Report Says Bush Administration Rewrote the Rules on Protecting the Environment, Public Health

WASHINGTON – The Bush administration, in reviewing previously approved environmental regulations shortly after it came to power in 2001, exhibited “a pre-determined hostility” toward the regulations, according to a Majority Staff report issued Wednesday by Senate Governmental Affairs Committee Chairman Joe Lieberman, D-Conn. By discounting regulatory procedure and the value of public participation, the report said, the administration set an antagonistic tone for its approach to environmental and health regulations.

“It was wrong for the administration to second guess these final rules,” Lieberman said. “It was wrong to discount a well-established scientific record. And it was wrong for the administration to use stealth tactics to achieve its ideologically-driven ends.”

On Inauguration Day 2001, White House Chief of Staff Andrew Card ordered a freeze of the regulatory process, halting agency rules that in some cases had traversed a years-long – in one case decades-long – review process and were waiting only for implementation dates.

Without giving the public an opportunity to comment, the administration held in abeyance a number of regulations until they could be reviewed by political appointees, the report said. The circumstances surrounding the review of three rules in particular which did not survive inspection were examined by Governmental Affairs Committee majority staff. Those rules were the Department of Agriculture’s rule prohibiting most road construction and logging in roadless areas of national forests, the Department of the Interior’s rule regulating hard rock mining on public lands, and the Environmental Protection Agency’s rule capping the permissible level of arsenic in drinking water. Each rule was “subjected to the new administration’s second guessing,” the report said.
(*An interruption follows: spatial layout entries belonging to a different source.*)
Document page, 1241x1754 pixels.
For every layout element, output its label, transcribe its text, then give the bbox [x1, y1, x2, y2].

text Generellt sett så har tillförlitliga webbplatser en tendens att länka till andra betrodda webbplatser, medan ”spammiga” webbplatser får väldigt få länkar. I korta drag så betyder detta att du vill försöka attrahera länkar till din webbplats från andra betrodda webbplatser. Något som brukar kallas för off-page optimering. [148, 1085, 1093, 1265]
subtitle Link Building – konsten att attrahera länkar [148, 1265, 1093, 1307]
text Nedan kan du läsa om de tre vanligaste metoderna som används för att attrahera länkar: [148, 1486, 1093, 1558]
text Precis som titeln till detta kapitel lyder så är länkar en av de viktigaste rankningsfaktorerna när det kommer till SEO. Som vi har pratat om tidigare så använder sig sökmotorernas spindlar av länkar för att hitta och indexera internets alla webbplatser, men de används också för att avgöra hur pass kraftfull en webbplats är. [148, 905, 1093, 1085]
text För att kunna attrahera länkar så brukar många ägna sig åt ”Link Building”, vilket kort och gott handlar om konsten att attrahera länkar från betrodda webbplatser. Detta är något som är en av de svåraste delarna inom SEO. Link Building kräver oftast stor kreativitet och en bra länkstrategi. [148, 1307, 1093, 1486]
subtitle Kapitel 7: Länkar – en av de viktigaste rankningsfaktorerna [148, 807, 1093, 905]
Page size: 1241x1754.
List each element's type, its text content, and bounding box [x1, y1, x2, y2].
In the first two cases, the administration ultimately weakened or undermined the rules. In the third, the rule initially adopted after years of scientific study was challenged, but ultimately was retained after months of additional – and unnecessary – study. The report tells a story of administration actions characterized by a dismissive attitude toward long-established regulatory procedures, the value of public input, and the science or record supporting the rules under review. Specific findings include:

  • The Bush administration’s decision to revisit the three rules at issue appears to have been based on a “pre-determined hostility to the regulations rather than a documented close analysis of the rules or the agencies’ basis for issuing them.”
  • The administration chose not to defend, against a court challenge, the Agriculture Department’s rule protecting roadless areas in national forests , thereby shirking public responsibility for undermining the rule. Documents show an intent to “let (the) Judge take (the) rule down.”
  • The White House was clearly involved in discussions regarding changes in the standard for arsenic in water. Documents refer to discussions “at very senior levels,” and also show that the Office of Management and Budget pressed the Environmental Protection Agency to weaken the standard.
  • The Bush administration’s decision to propose suspension of the hard rock mining rule “was not based on documented substantive analysis,” and the ultimate decision to rescind parts of the rule allows mining to continue to pose unwarranted environmental and health risks. The administration’s future intentions for each of these rules is unclear but the report makes clear that “any further actions… must be in full compliance with the spirit and the letter of the law and must not further erode environmental protections or rule-making procedures.” In response to the administration’s attempt to undermine the rules preserving roadless areas in national forests, Senator Lieberman will co-sponsor a bill by Senator Maria Cantwell, D-Wash., to prohibit road construction in certain areas. Protecting these areas is critical to preserving important watersheds, vegetation, and wildlife.